Задав медленный, ровный ритм, она покачивала бедрами, принимая его в себя и наслаждаясь полнотой ощущений. Его руки так и оставались прижатыми к матрацу. Шарлотта по-прежнему не отрываясь смотрела ему в глаза.
– Тебе так хорошо во мне, – зашептала она. – Ты такой большой, такой твердый!
Ей нравилось, когда Пирс говорил разные непристойности. Возможно, ему тоже понравится, когда он услышит их от нее.
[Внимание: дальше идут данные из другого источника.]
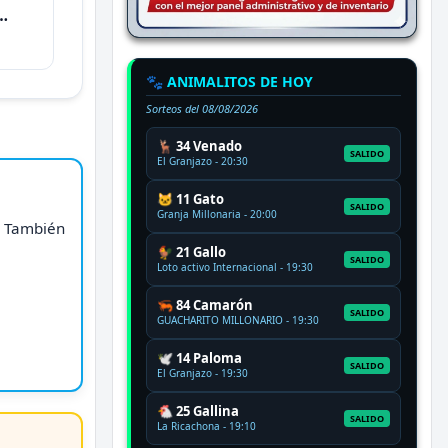
🐾 ANIMALITOS DE HOY
Sorteos del
08/08/2026
🦌 34 Venado
SALIDO
El Granjazo - 20:30
🐱 11 Gato
SALIDO
Granja Millonaria - 20:00
. También
🐓 21 Gallo
SALIDO
Loto activo Internacional - 19:30
🦐 84 Camarón
SALIDO
GUACHARITO MILLONARIO - 19:30
🕊️ 14 Paloma
SALIDO
El Granjazo - 19:30
🐔 25 Gallina
SALIDO
La Ricachona - 19:10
Судя по всему, Шарлотта не ошиблась. Прогнувшись, Пирс начал отвечать на каждое ее движение своим встречным, но он заставил ускорить темп. Их движения соединились в едином порыве. Распущенные волосы щекотали ей соски, а ему щеки.
– Я больше не выдержу, – процедил Пирс сквозь стиснутые зубы. – Давай!
Шарлотта улыбнулась ему.
– Ты первый.
Отпустив его руки, она перенесла свой вес на локти и одновременно погрузила пальцы ему в волосы. Он подхватил ее под бедра и стал направлять движения вверх-вниз, ударяя в нее своими бедрами снизу все чаще и жестче. Его лицо исказилось от напряжения, лоб избороздили морщины, рот оскалился.
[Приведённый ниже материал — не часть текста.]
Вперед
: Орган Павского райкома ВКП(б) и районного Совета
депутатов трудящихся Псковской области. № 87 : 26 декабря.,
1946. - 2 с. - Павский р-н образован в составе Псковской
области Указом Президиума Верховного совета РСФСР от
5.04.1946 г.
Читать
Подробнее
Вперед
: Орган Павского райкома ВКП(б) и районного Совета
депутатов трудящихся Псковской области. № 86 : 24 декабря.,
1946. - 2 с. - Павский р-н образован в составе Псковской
Несмотря ни на что, они непрерывно смотрели друг на друга. Взгляд его голубых глаз – ищущий, умоляющий – казалось, проникал в нее глубже, чем твердая плоть.
– Я люблю тебя, – выдохнула она, ощутив, как он еще больше увеличился в размерах внутри ее. – Люблю тебя, люблю, лю…
Пирс впился в нее поцелуем. Он мог заставить ее замолчать, но не мог лишить способности чувствовать. Ничто на земле не могло сдержать волну ликования, наполнившую сердце Шарлотты, или лишить блаженства, охватившего все ее существо.